In a briefing note sent to several colleagues, Pavletic again emphasized that churches were not to be told the health unit would shut down those who didn’t close voluntarily.
“Although we are not telling them this, we may follow-up with a section 22 charge if they decide not to follow this recommendation,” she wrote.
Until receiving a request for comment from True North, Church of God Pastor Henry Hildebrandt was unaware a shutdown was being considered.
“This is a total surprise,” he said.
“We would see it as a total failure on their part to recognize what holds the social fabric of our society together. Pastors are frontline workers. I pray with the sick, counsel the depressed, encourage relationships to be stronger, and comfort the grieving, among many other things. Church is not a building, it’s a living, thriving community of faithful people, dedicated to making this world a better place in God’s name. How can you shut that down, especially when there is no evidence of harm?”
Nowhere in the documents is there rationale given for why the Church of God was targeted, despite not being linked to an outbreak. Southwestern Public Health did not provide True North an explanation by deadline.
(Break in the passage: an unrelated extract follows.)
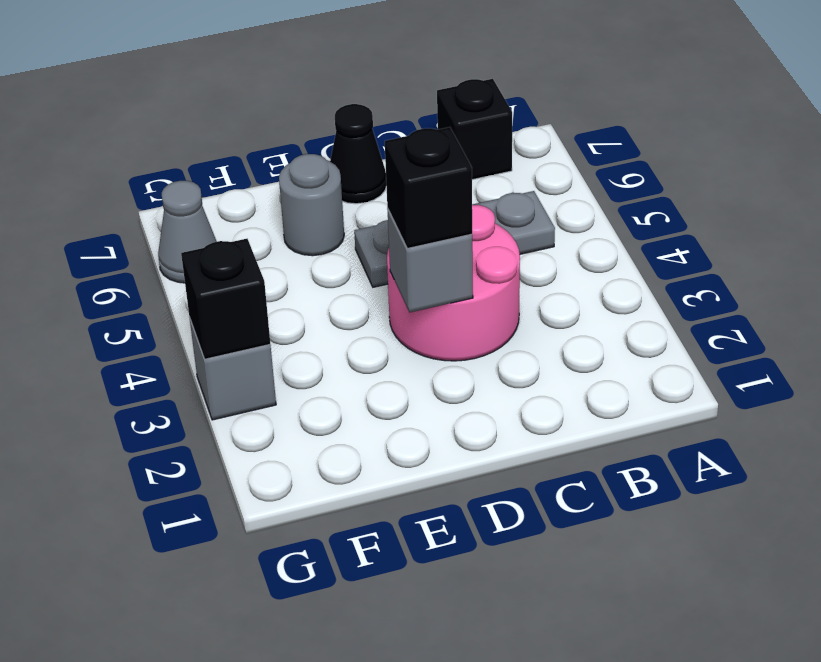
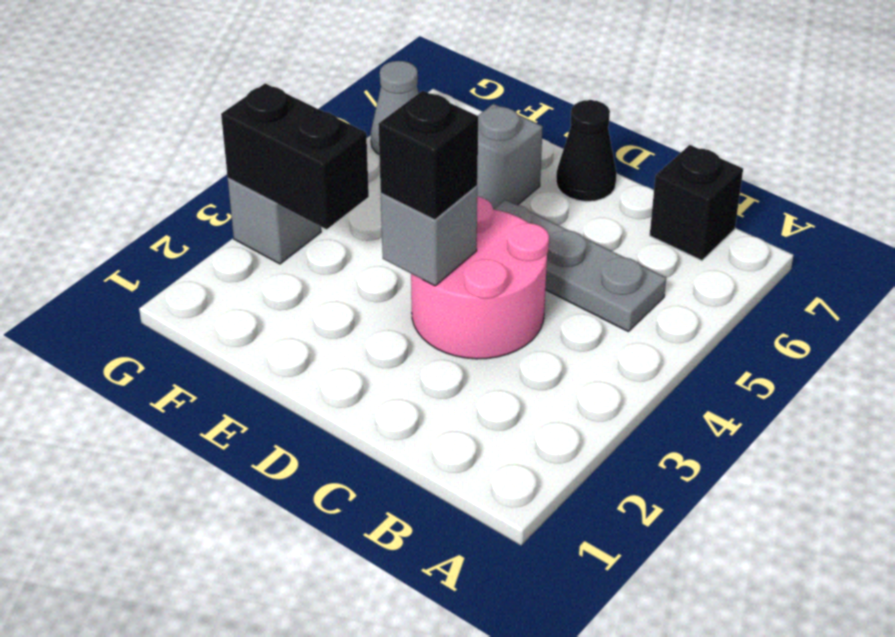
grey 1x1 round brick [279,154,344,256] -> grey 1x1 brick [477,104,543,210]
black 1x1 brick [181,239,270,359] -> black 1x2 brick [221,84,369,229]

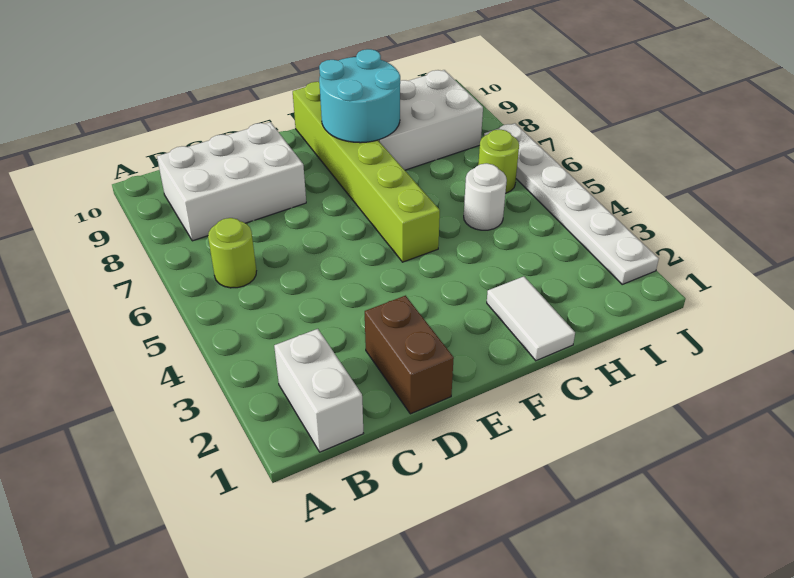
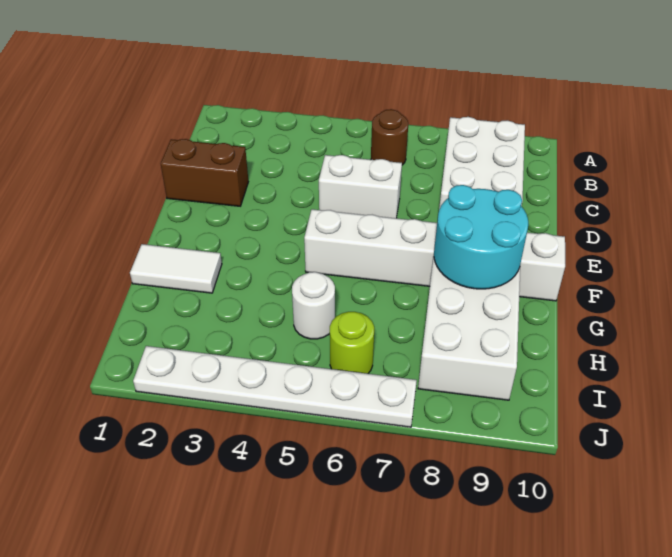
white 1x2 brick [274,329,364,452] -> white 1x2 brick moved to [319,155,402,218]
lime 1x1 round brick [208,218,256,288] -> brown 1x1 round brick [371,109,408,165]
lime 1x6 brick [293,82,440,262] -> white 1x6 brick [304,209,565,301]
In the health unit emails, someone references a household connected to the church testing positive for COVID-19, but says there is “no evidence of transmission.” Hildebrandt maintains the church has had no COVID-19 cases.
Whether a genuine public health risk exists is important in determining whether a section 22 shutdown order would be lawful, Canadian Constitution Foundation litigation director Christine Van Geyn told True North.
“If a business, church, (or) school is complying with public health orders, there isn’t the evidence of an outbreak, I would say there’s a lack of evidence for issuing an order,” she said. “And the order, if it closes that church, is a fundamental violation of one of our oldest and most important rights, which is free exercise of religion. You can’t go around targeting a specific institution on the basis of its political views.”
“Church of God is the organization that has been behind the freedom rallies,” one staffer said in a Nov. 18 chat log. “I’ve also been hearing from my operators that members of the church have been very confrontational with their staff about masking exemptions and threats to sue their businesses if they ask what reason they are exempt from masking requirements.”
Ultimately, no section 22 orders pertaining to these churches were issued.
A follow-up email from Pavletic dated Nov. 20 says that one of the four churches, the Netherland Reformed Church, agreed to close for two weeks, one was unreachable, and two, including the Church of God, refused to close.
“For churches who have informed us they will not close, this information has been provided to Operations and they have brought forward to (medical officer of health) Dr. Lock,” she wrote. “Dr. Lock will be making the decision on what the next steps will be. I.e. moving forward with charges.”